DATA FOR THE TASK »
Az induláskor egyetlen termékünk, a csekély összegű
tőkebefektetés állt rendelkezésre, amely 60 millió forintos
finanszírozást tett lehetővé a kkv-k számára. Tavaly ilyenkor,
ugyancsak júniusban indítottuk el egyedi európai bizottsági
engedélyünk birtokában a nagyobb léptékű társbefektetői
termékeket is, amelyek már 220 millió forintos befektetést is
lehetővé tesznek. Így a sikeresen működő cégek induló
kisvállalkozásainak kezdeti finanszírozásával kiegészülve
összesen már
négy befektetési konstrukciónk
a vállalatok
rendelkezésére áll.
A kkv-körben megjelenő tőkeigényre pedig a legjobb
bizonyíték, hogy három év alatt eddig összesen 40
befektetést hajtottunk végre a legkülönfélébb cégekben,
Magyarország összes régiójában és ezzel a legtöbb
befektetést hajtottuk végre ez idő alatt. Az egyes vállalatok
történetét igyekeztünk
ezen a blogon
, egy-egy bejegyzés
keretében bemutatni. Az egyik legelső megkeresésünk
---
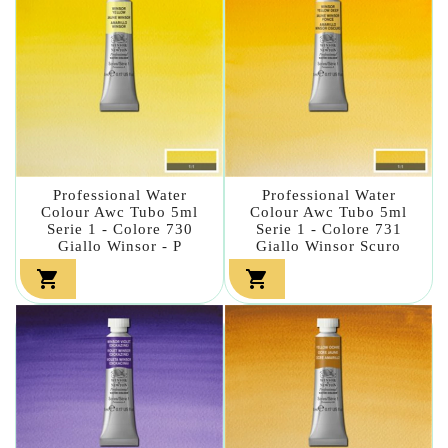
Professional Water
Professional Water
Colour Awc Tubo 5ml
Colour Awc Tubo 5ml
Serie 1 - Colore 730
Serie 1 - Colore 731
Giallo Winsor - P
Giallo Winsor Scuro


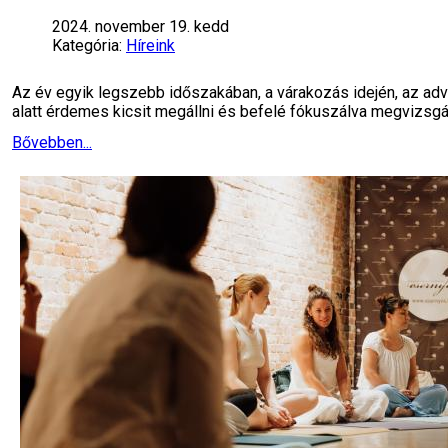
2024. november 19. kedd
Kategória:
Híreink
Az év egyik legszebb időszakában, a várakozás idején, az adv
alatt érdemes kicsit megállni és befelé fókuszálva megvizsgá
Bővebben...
==
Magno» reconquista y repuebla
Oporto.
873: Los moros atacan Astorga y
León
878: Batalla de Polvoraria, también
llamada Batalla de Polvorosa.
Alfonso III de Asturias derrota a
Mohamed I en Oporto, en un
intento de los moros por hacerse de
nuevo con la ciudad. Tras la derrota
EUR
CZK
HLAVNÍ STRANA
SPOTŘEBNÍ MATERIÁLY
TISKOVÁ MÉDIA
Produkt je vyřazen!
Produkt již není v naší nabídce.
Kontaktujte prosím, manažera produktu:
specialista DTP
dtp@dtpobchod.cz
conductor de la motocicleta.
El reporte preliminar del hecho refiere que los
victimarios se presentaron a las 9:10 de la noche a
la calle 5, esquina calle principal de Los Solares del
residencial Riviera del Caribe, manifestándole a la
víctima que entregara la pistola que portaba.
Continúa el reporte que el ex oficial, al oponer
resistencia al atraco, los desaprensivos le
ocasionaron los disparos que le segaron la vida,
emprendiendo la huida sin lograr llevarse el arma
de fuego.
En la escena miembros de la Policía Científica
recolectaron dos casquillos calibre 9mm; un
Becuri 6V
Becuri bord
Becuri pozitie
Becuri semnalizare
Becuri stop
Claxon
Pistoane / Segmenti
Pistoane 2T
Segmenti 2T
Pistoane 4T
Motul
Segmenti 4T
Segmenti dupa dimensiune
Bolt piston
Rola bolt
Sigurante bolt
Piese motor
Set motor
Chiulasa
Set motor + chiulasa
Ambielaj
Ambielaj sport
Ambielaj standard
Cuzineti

PROBLEM TO SOLVE »
Output the lines of the listing above between the line containing "Az induláskor egyetlen" and the line containing "bizonyíték, hogy három", inclusive, as a numbered list with blank lines omitted.

RESULT OF THIS EXERCISE »
1. Az induláskor egyetlen termékünk, a csekély összegű
2. tőkebefektetés állt rendelkezésre, amely 60 millió forintos
3. finanszírozást tett lehetővé a kkv-k számára. Tavaly ilyenkor,
4. ugyancsak júniusban indítottuk el egyedi európai bizottsági
5. engedélyünk birtokában a nagyobb léptékű társbefektetői
6. termékeket is, amelyek már 220 millió forintos befektetést is
7. lehetővé tesznek. Így a sikeresen működő cégek induló
8. kisvállalkozásainak kezdeti finanszírozásával kiegészülve
9. összesen már
10. négy befektetési konstrukciónk
11. a vállalatok
12. rendelkezésére áll.
13. A kkv-körben megjelenő tőkeigényre pedig a legjobb
14. bizonyíték, hogy három év alatt eddig összesen 40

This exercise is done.